Problem details -> Copy out the text of every record below, changing each "DIY" to "Do-It-Yourself" and keeping everything else the same. Leave out the pictures.

Exercise data ->
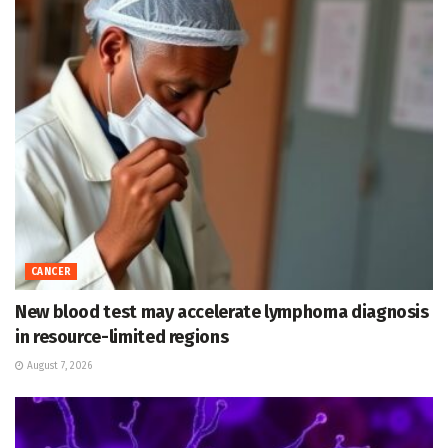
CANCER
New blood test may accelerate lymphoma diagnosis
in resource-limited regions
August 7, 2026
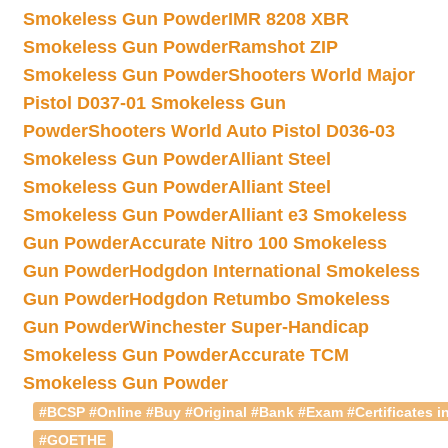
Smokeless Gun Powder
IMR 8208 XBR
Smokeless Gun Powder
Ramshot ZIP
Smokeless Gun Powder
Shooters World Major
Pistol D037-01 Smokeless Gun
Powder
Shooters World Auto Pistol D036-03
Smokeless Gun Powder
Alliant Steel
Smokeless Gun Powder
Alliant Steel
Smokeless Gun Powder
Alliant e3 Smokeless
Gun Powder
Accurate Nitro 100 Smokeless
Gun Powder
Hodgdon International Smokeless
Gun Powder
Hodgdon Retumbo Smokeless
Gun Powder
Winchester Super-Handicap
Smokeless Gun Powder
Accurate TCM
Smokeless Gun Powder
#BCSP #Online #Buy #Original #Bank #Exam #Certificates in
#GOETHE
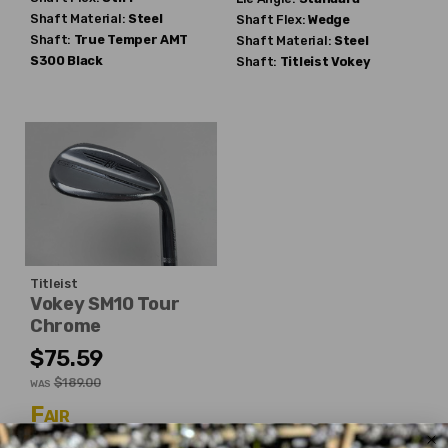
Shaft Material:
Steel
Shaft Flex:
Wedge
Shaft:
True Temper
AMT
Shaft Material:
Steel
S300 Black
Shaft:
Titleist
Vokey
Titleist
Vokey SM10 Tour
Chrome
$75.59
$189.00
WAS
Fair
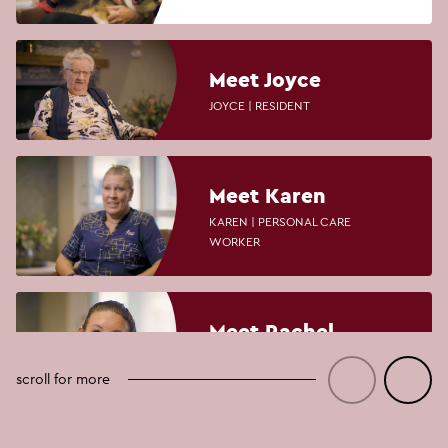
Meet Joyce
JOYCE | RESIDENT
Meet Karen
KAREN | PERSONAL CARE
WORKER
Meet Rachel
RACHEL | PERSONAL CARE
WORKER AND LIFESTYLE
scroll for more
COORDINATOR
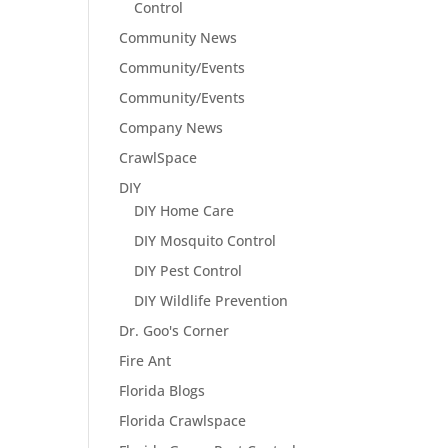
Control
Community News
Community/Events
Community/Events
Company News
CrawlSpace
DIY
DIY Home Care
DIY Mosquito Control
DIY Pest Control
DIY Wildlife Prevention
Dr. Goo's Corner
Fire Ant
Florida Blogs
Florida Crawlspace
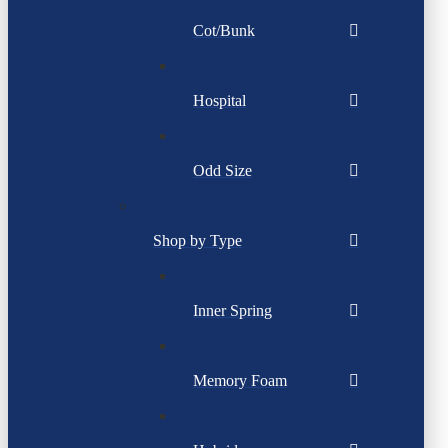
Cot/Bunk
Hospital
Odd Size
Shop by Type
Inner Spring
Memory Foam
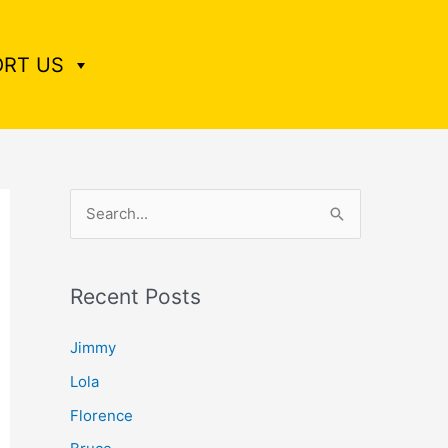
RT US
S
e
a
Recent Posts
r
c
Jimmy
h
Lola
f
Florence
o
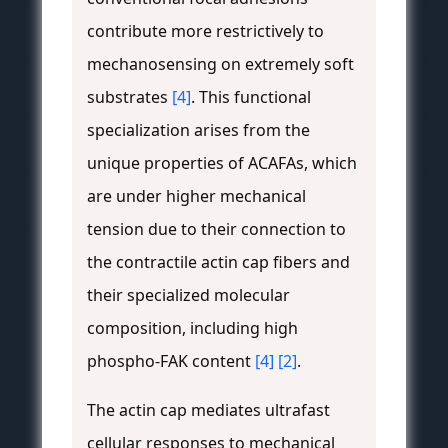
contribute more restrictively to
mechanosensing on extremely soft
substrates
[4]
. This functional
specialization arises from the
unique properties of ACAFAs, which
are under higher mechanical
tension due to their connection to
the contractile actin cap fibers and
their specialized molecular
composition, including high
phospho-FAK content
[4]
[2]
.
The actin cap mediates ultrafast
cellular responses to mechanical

Written solution ->
CANCER
New blood test may accelerate lymphoma diagnosis
in resource-limited regions
August 7, 2026
Smokeless Gun Powder
IMR 8208 XBR
Smokeless Gun Powder
Ramshot ZIP
Smokeless Gun Powder
Shooters World Major
Pistol D037-01 Smokeless Gun
Powder
Shooters World Auto Pistol D036-03
Smokeless Gun Powder
Alliant Steel
Smokeless Gun Powder
Alliant Steel
Smokeless Gun Powder
Alliant e3 Smokeless
Gun Powder
Accurate Nitro 100 Smokeless
Gun Powder
Hodgdon International Smokeless
Gun Powder
Hodgdon Retumbo Smokeless
Gun Powder
Winchester Super-Handicap
Smokeless Gun Powder
Accurate TCM
Smokeless Gun Powder
#BCSP #Online #Buy #Original #Bank #Exam #Certificates in
#GOETHE
Shaft Material:
Steel
Shaft Flex:
Wedge
Shaft:
True Temper
AMT
Shaft Material:
Steel
S300 Black
Shaft:
Titleist
Vokey
Titleist
Vokey SM10 Tour
Chrome
$75.59
$189.00
WAS
Fair
Meet Joyce
JOYCE | RESIDENT
Meet Karen
KAREN | PERSONAL CARE
WORKER
Meet Rachel
RACHEL | PERSONAL CARE
WORKER AND LIFESTYLE
scroll for more
COORDINATOR
Control
Community News
Community/Events
Community/Events
Company News
CrawlSpace
Do-It-Yourself
Do-It-Yourself Home Care
Do-It-Yourself Mosquito Control
Do-It-Yourself Pest Control
Do-It-Yourself Wildlife Prevention
Dr. Goo's Corner
Fire Ant
Florida Blogs
Florida Crawlspace
Cot/Bunk
Hospital
Odd Size
Shop by Type
Inner Spring
Memory Foam
RT US
S
e
a
Recent Posts
r
c
Jimmy
h
Lola
f
Florence
o
contribute more restrictively to
mechanosensing on extremely soft
substrates
[4]
. This functional
specialization arises from the
unique properties of ACAFAs, which
are under higher mechanical
tension due to their connection to
the contractile actin cap fibers and
their specialized molecular
composition, including high
phospho-FAK content
[4]
[2]
.
The actin cap mediates ultrafast
cellular responses to mechanical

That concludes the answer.